--- Stored data entries ---
★ ★ ★ ★

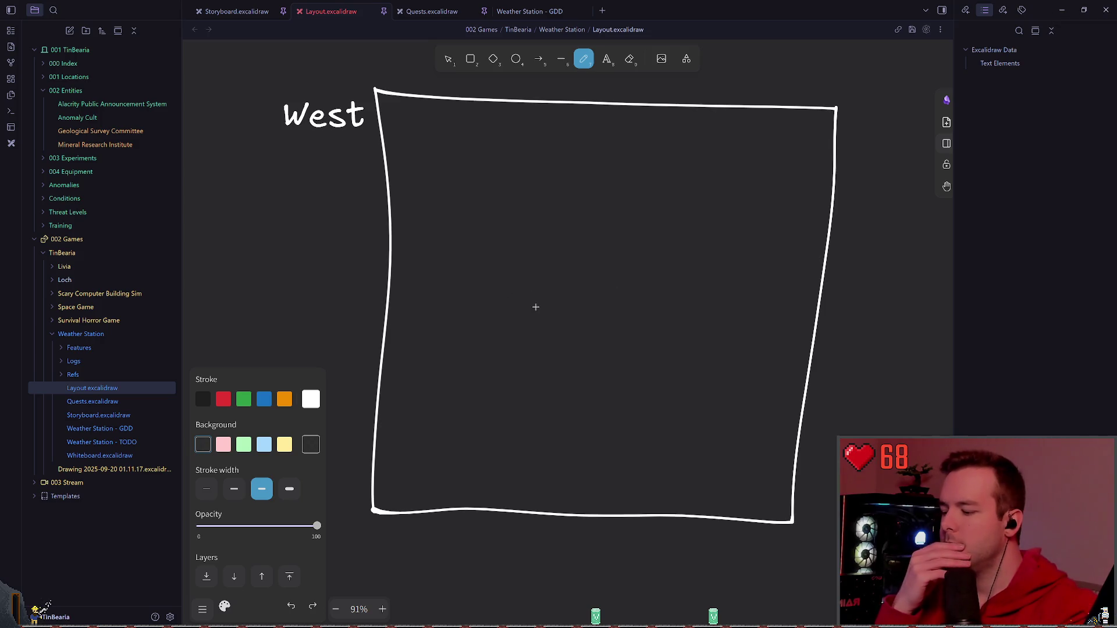
# - After undoing a stray dot and circle, draw a small doorway stub off the box's right wall
pyautogui.click(584, 286)
pyautogui.hscroll(1, 583, 286)
pyautogui.press('ctrl+z')
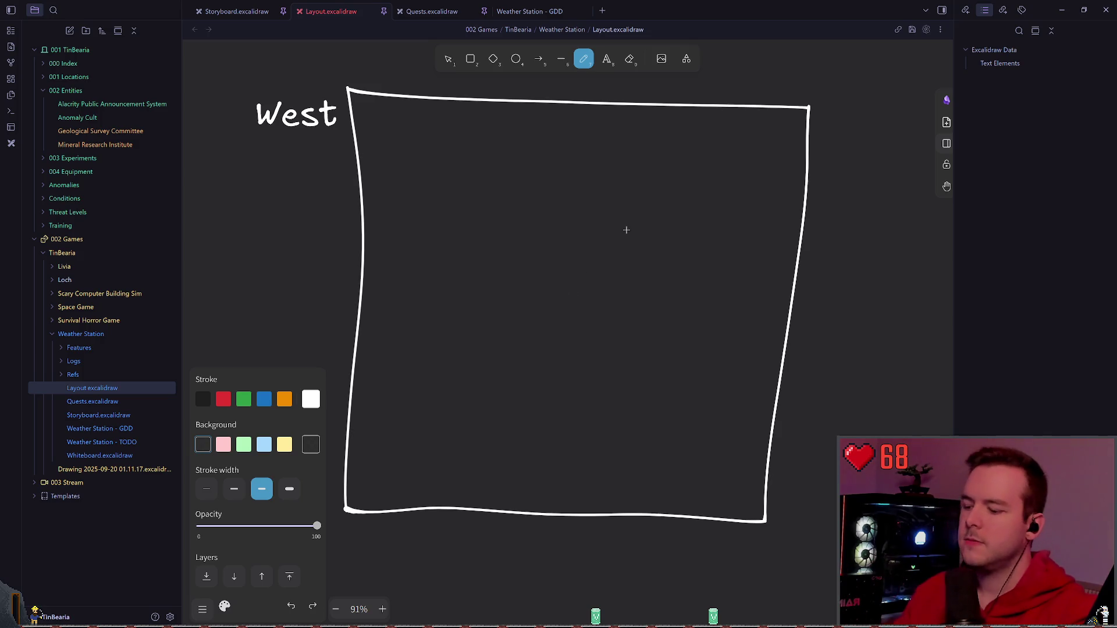
pyautogui.scroll(-2, 653, 192)
pyautogui.scroll(3, 653, 192)
pyautogui.scroll(3, 652, 192)
pyautogui.scroll(-3, 598, 420)
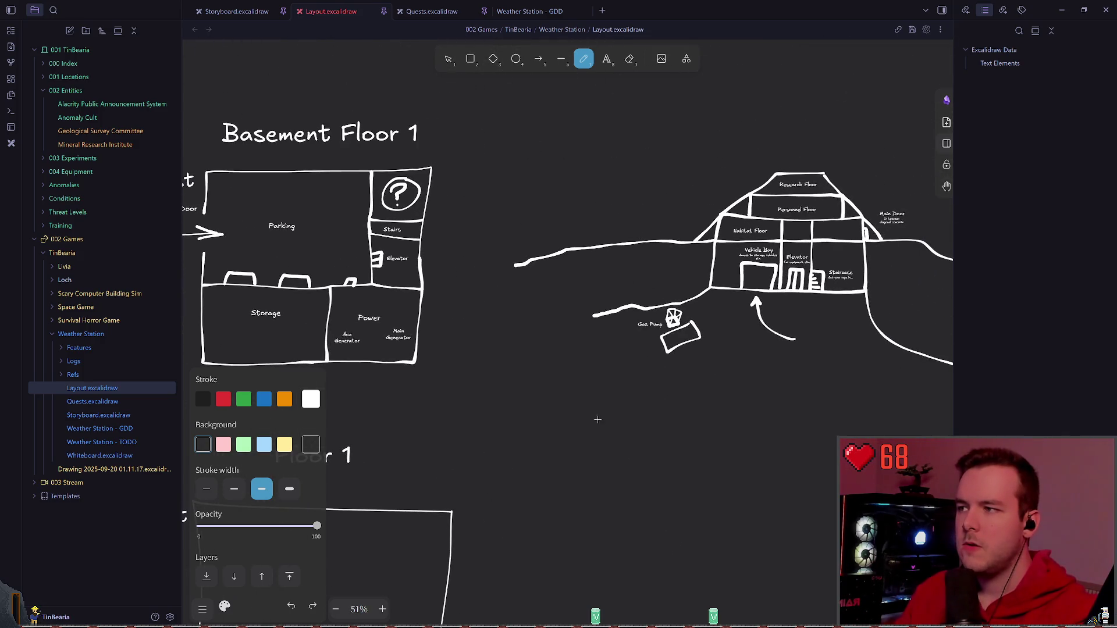
pyautogui.scroll(-2, 626, 404)
pyautogui.scroll(-5, 627, 404)
pyautogui.scroll(-4, 567, 350)
pyautogui.scroll(2, 559, 288)
pyautogui.scroll(2, 559, 288)
pyautogui.scroll(2, 558, 281)
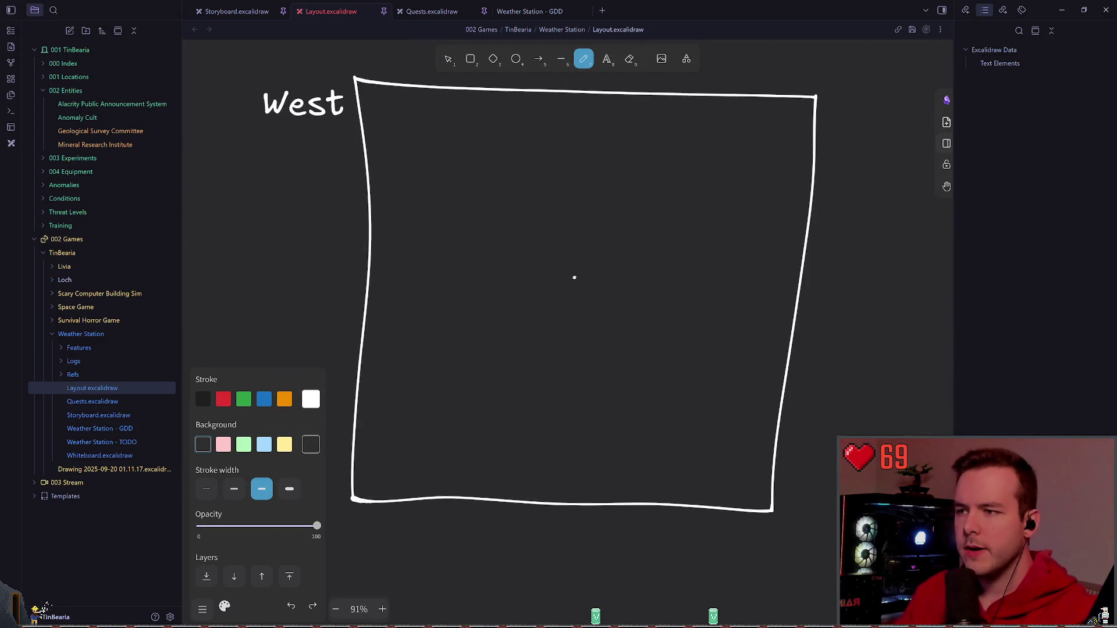
pyautogui.scroll(2, 558, 281)
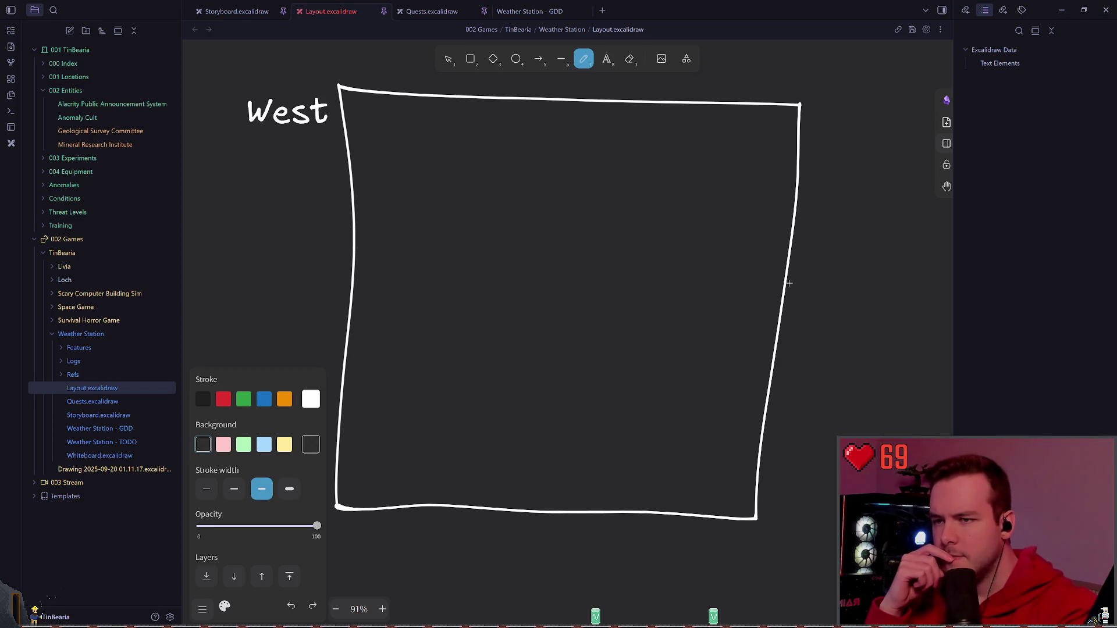
pyautogui.hscroll(1, 770, 304)
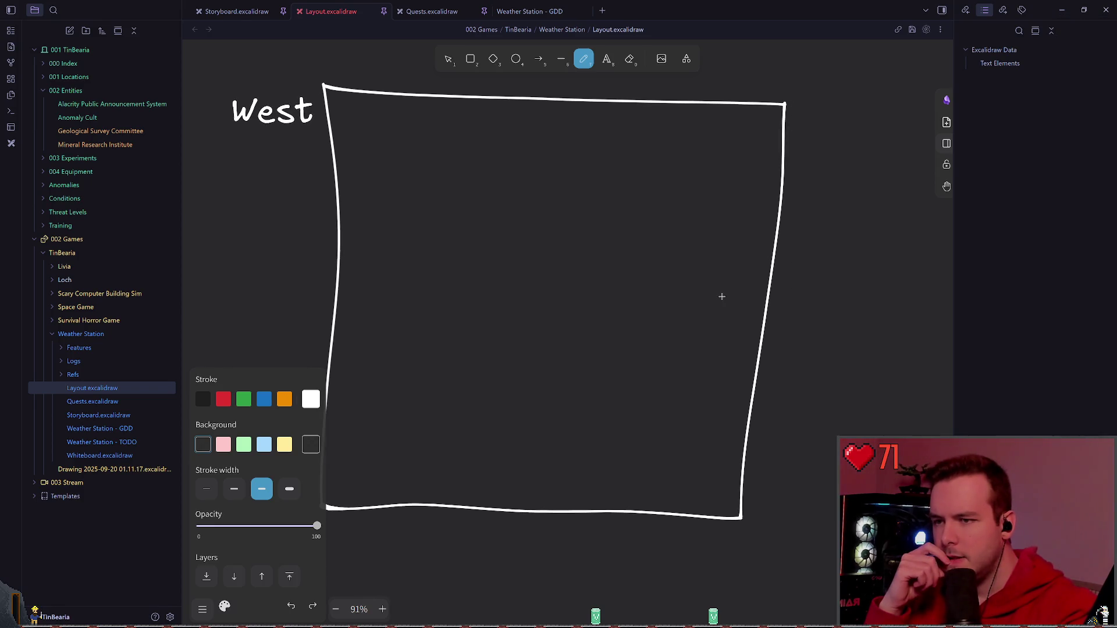
pyautogui.moveTo(679, 342); pyautogui.dragTo(685, 358)
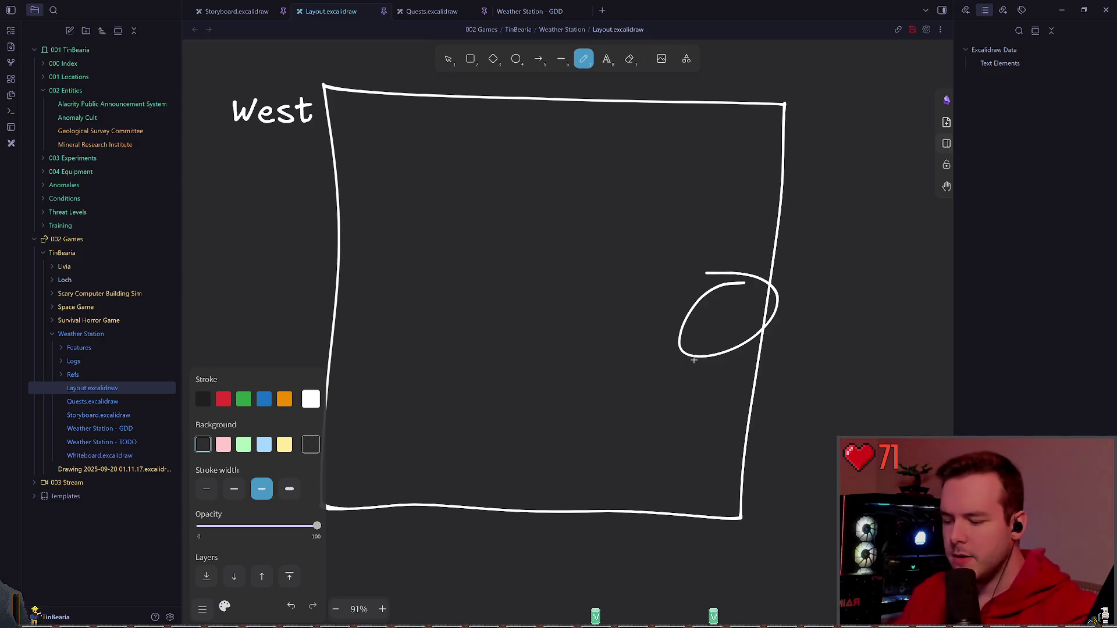
pyautogui.press('ctrl+z')
pyautogui.hscroll(1, 652, 314)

★ ★ ★ ★

--- EXERCISE DESCRIPTION ---
Looking at the records above, say how many lines hold the string "hscroll". Write nothing but the number.

--- RESPONSE TO THE EXERCISE ---
3